Dataset entries:
# # # #
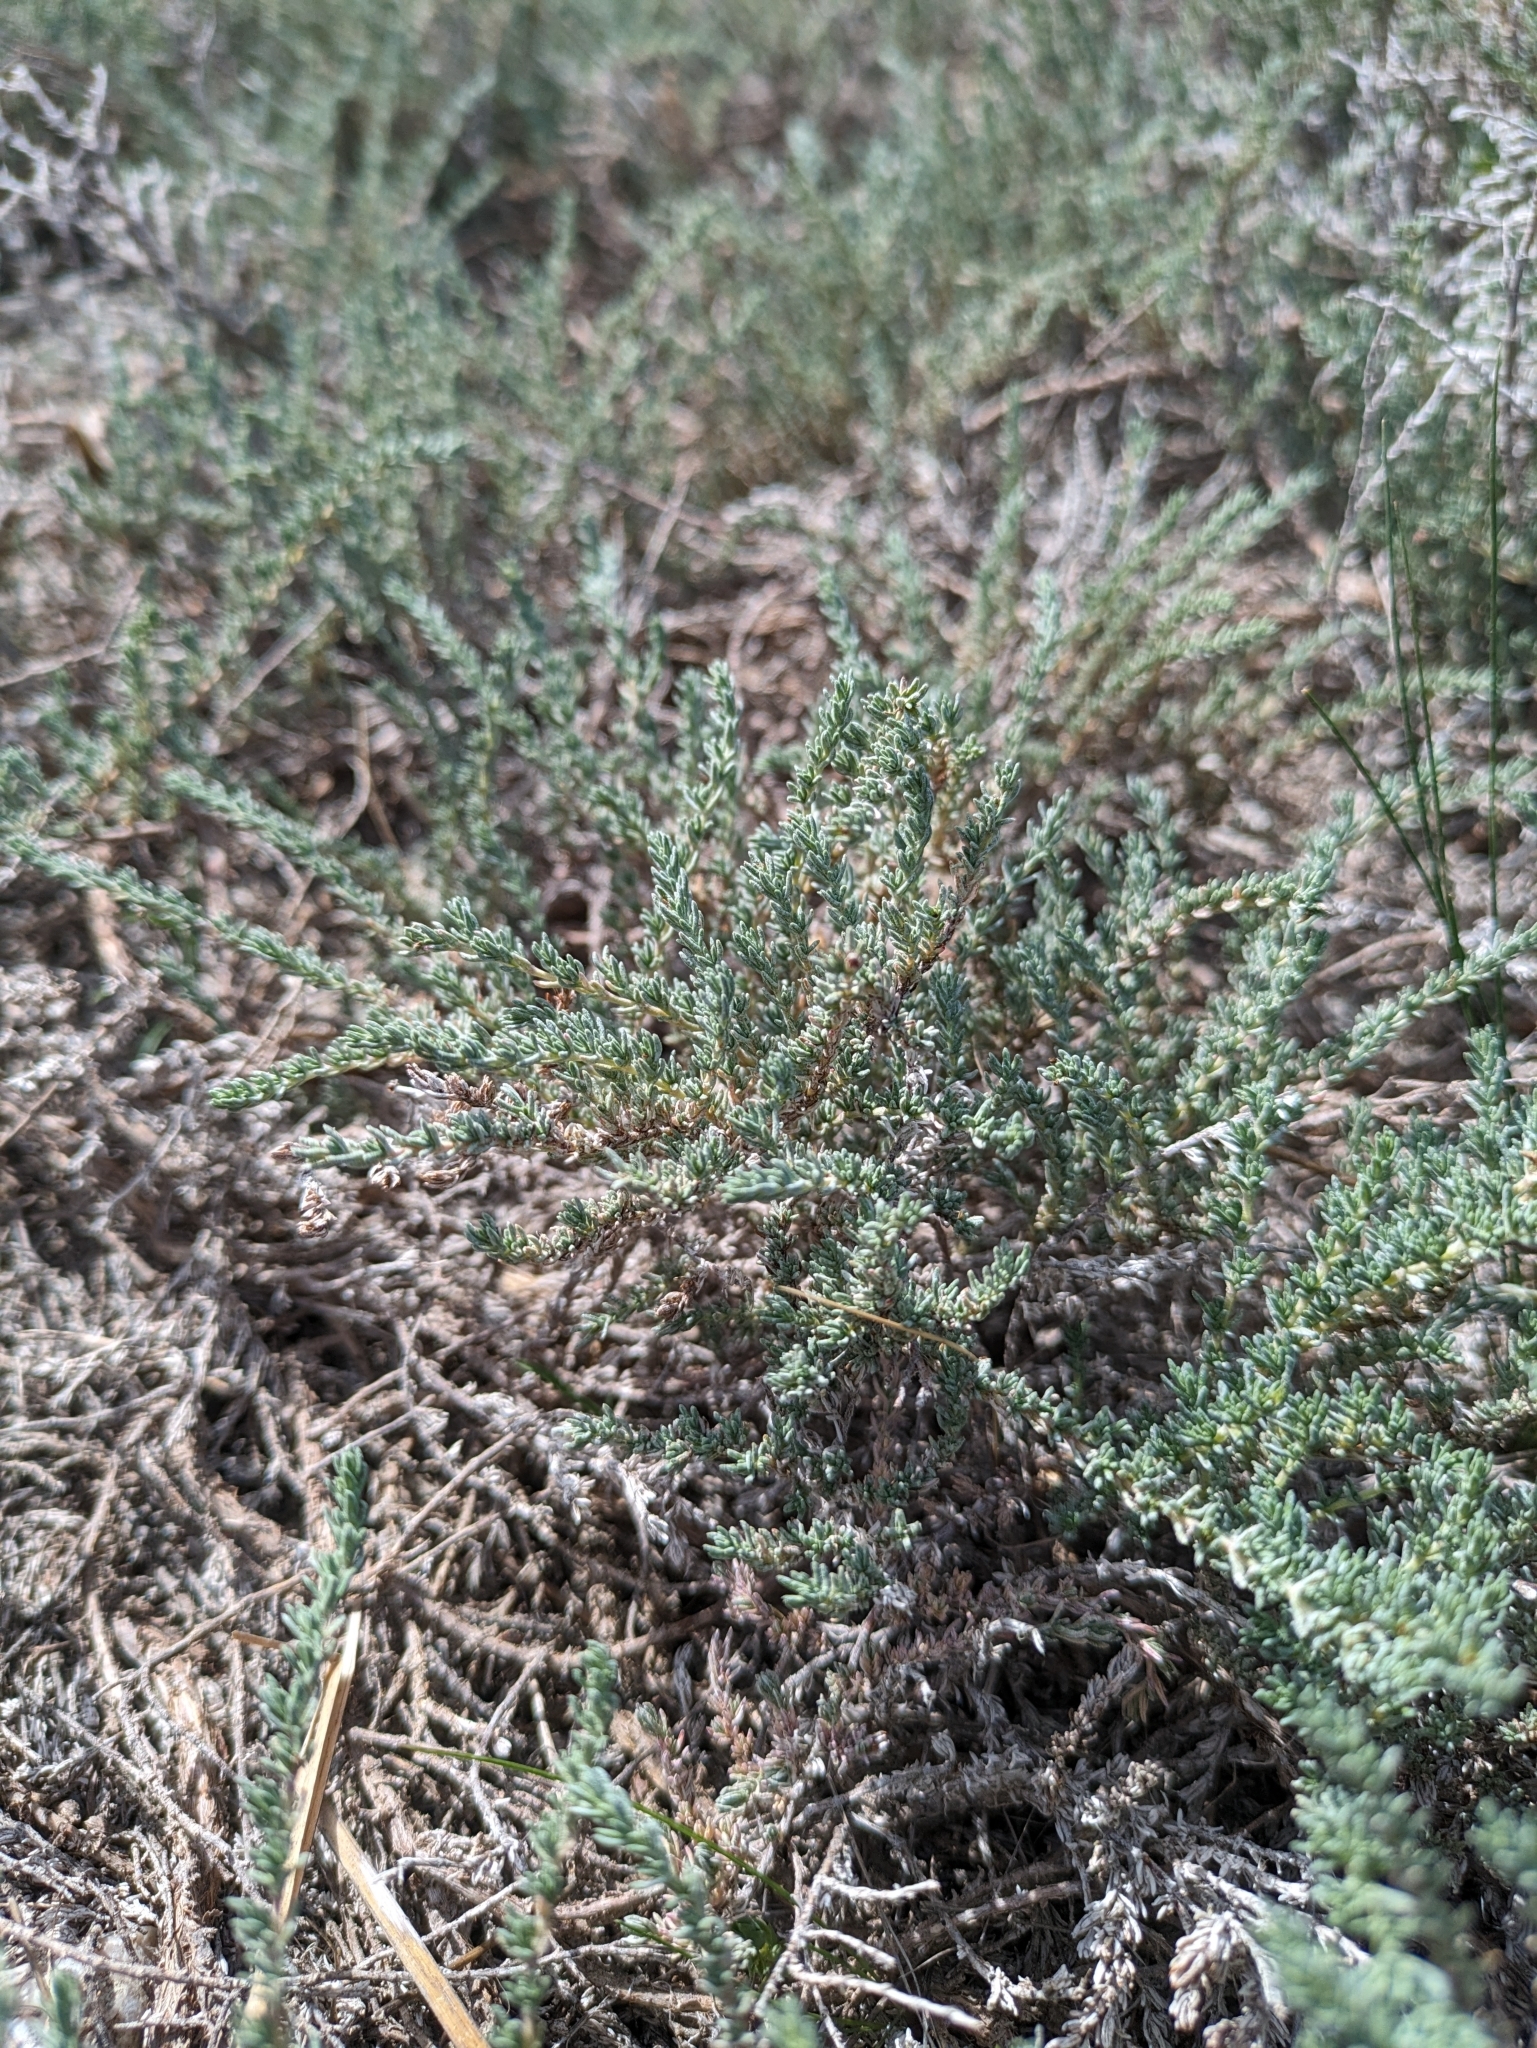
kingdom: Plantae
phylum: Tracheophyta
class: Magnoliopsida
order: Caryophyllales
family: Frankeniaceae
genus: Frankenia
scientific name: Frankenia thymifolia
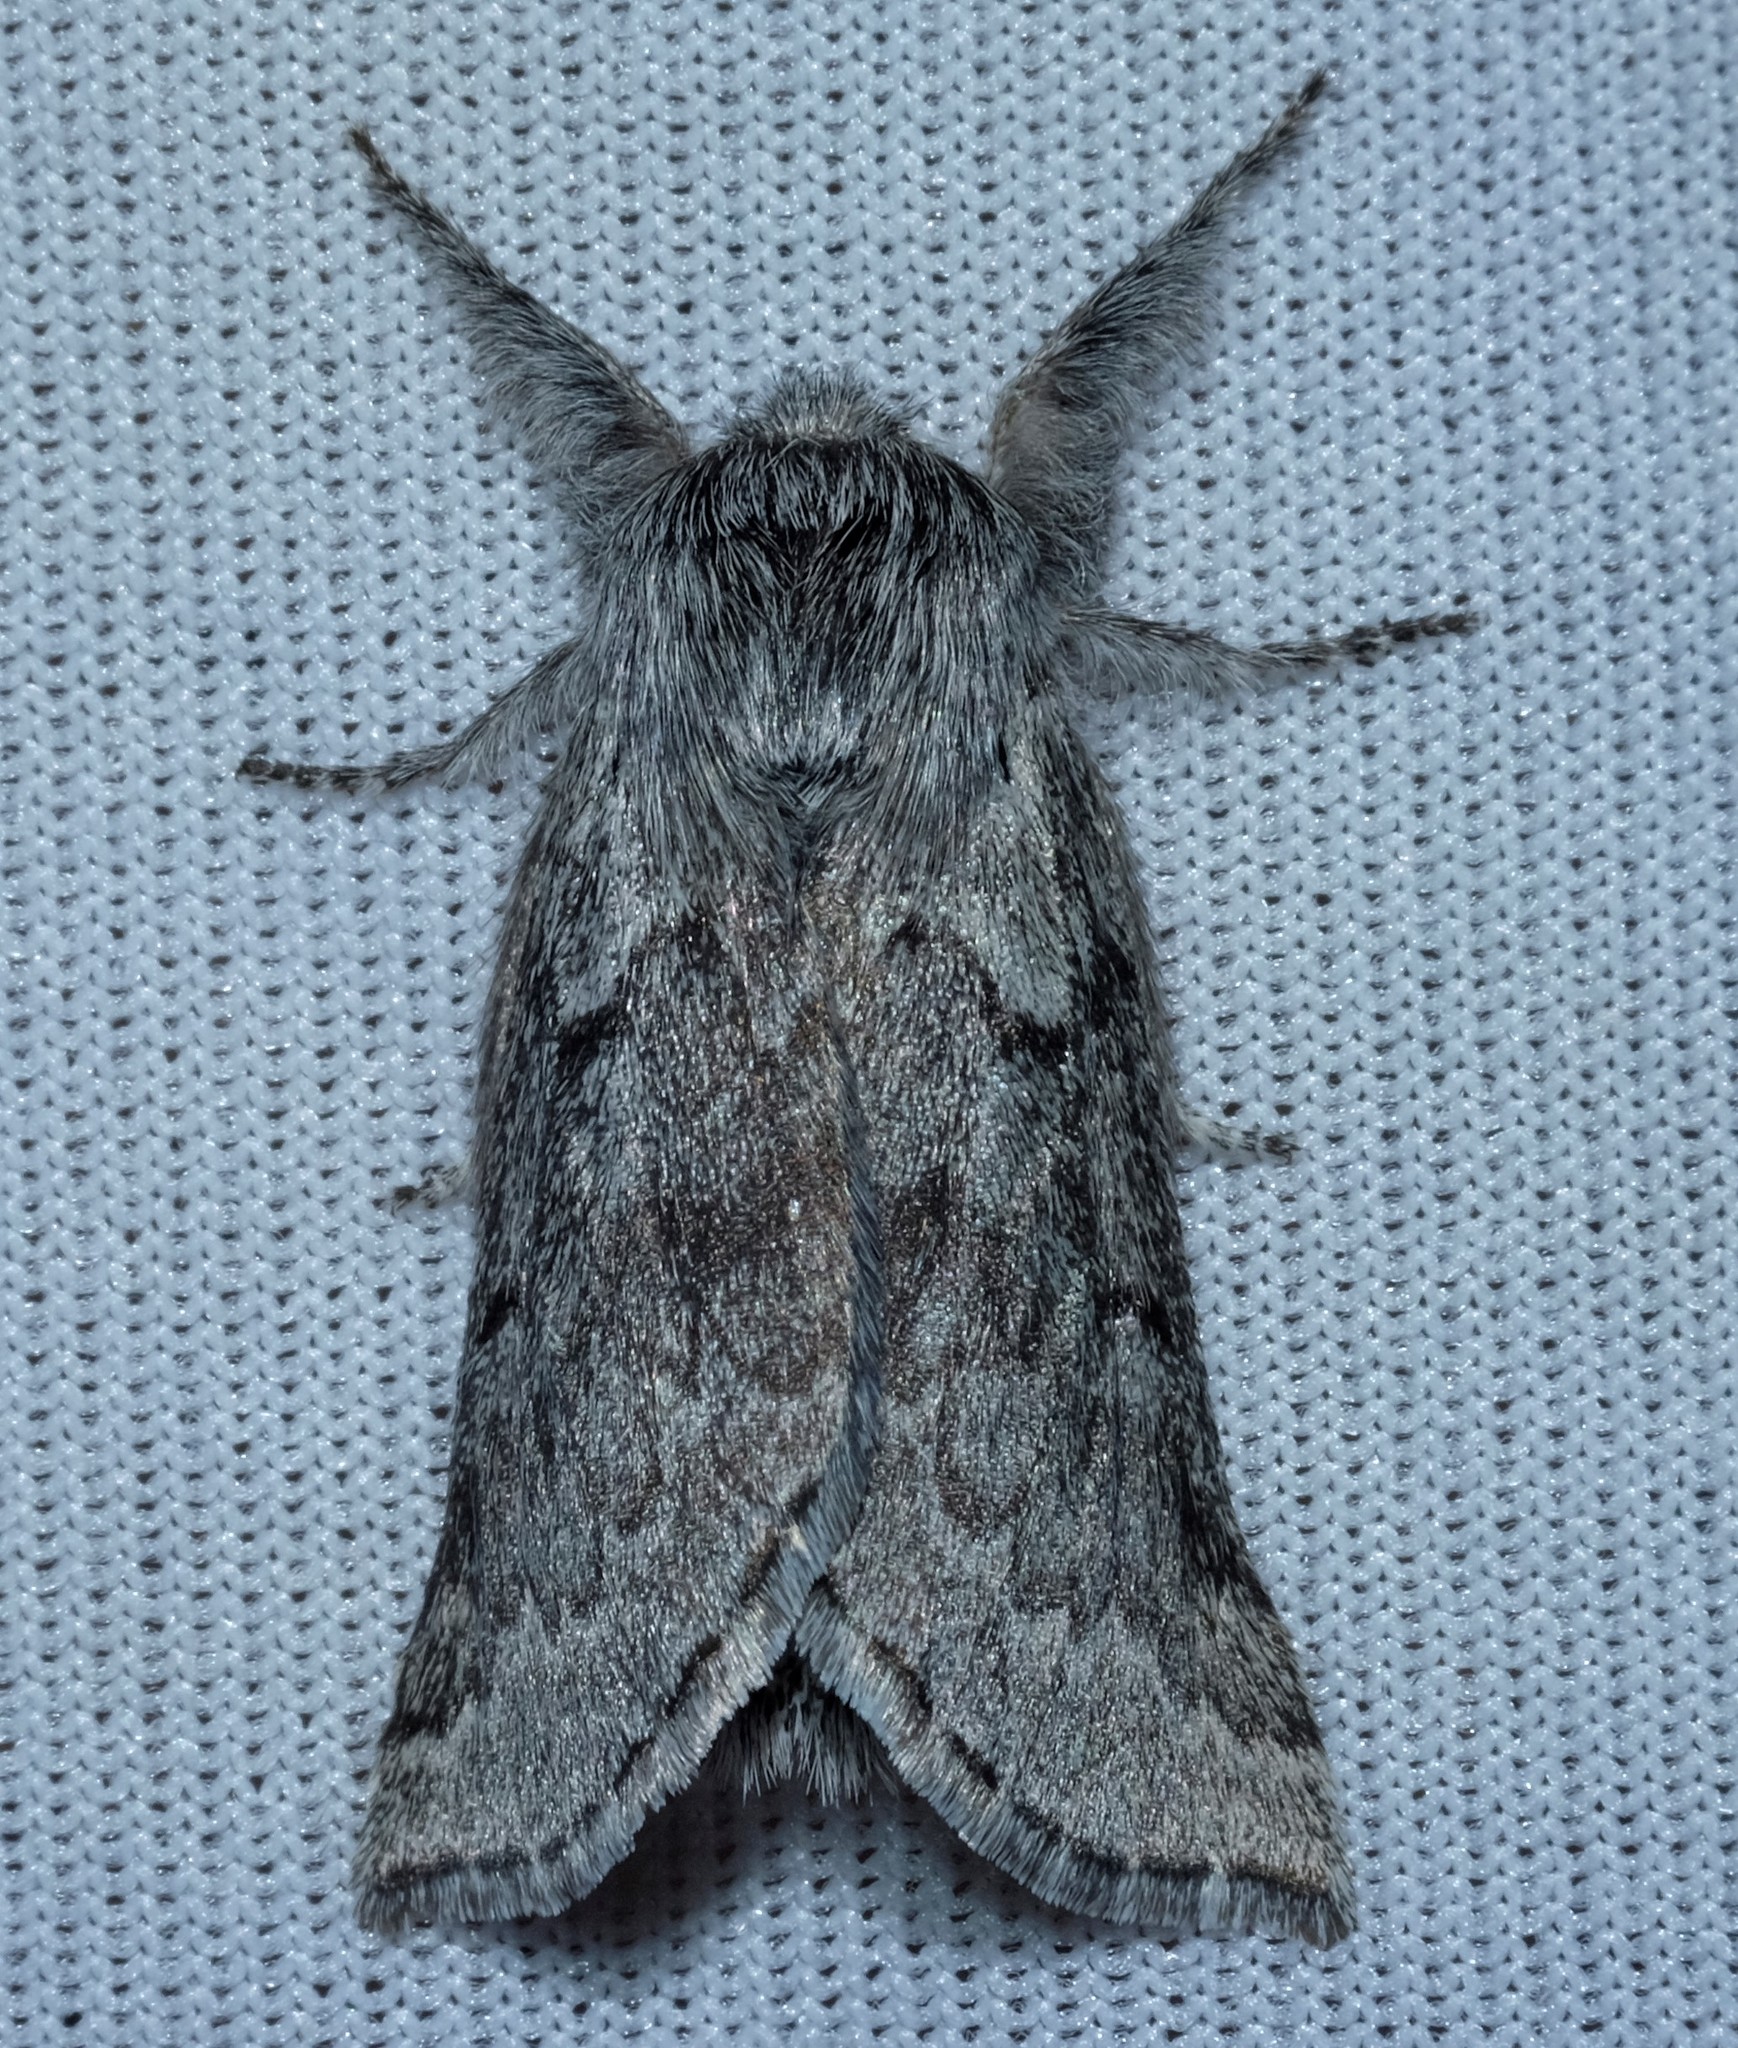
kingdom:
# # # #
#### [Problem requirements]
Put every line from the items above into a JSON list of strings, with one string per line and no blank lines. Leave out the pictures.

#### [Result of this task]
[
  "kingdom: Plantae",
  "phylum: Tracheophyta",
  "class: Magnoliopsida",
  "order: Caryophyllales",
  "family: Frankeniaceae",
  "genus: Frankenia",
  "scientific name: Frankenia thymifolia",
  "kingdom:"
]